The Handing Over of Responsibility at drop off and pick up times.

Research has shown that more accidents/incidents occur when both the Childminder and parents are present. This is for a variety of reasons:

? The child may feel that with both adults talking they are being ignored, therefore they misbehave to gain attention.

? The child senses that neither adult feels comfortable taking responsibility and tests boundaries further than they would normally.

? No one is supervising the child sufficiently and accidents occur.

I feel it is therefore best that we discuss this situation before the matter arises and an accident occurs.
It is important that a decision is reached and the child is helped to understand who is responsible for them and when this responsibility changes to another adult.
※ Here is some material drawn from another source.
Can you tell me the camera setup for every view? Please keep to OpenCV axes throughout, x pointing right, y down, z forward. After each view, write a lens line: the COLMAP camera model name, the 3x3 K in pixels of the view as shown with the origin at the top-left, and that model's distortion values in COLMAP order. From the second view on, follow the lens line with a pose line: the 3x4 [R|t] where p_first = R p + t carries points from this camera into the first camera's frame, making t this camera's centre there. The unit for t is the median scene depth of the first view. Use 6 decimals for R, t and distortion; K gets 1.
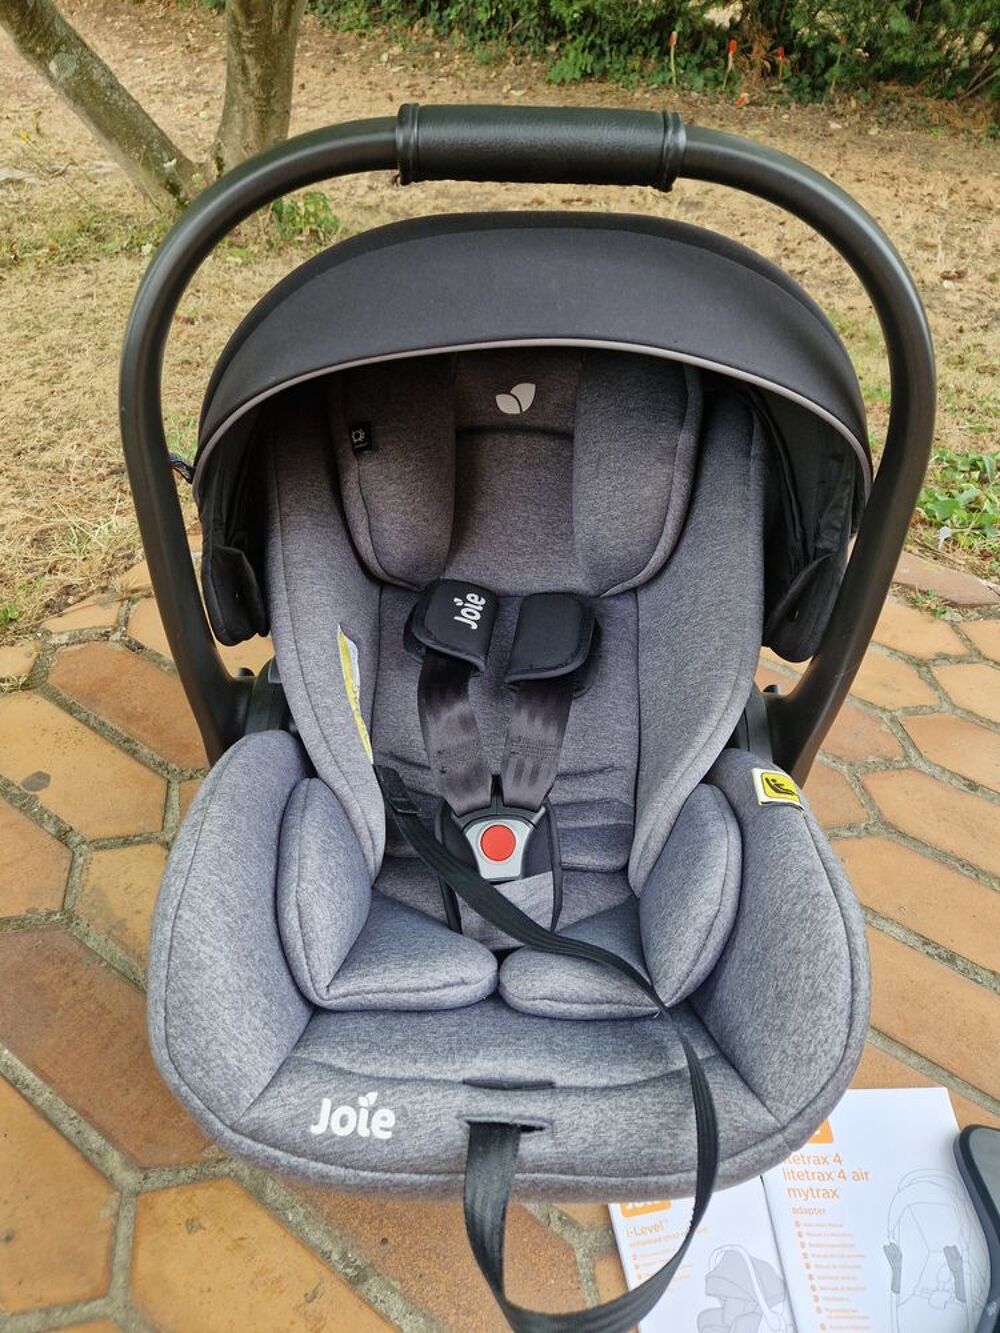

If the parent is to take responsibility as soon as they arrive, they will be expected to adhere to my Childminding House Rules whilst in my home.
Alternatively I am prepared to take responsibility of the child until s/he leaves my premises.
No child is allowed to open the front door at this time.
Children MUST be accompanied through the door.

You could add to it about how you like to work together with parents to encourage good behoaviour at this particular time of the day.

I don't cm anymore but had so much help and advice from this board, I don't know what I would have done without it.

Beck88 · 12/05/2009 16:27

Your a star! thankyou so very much for the advice, I certainly intend on using it.
This childminding doesn't half test you at times!!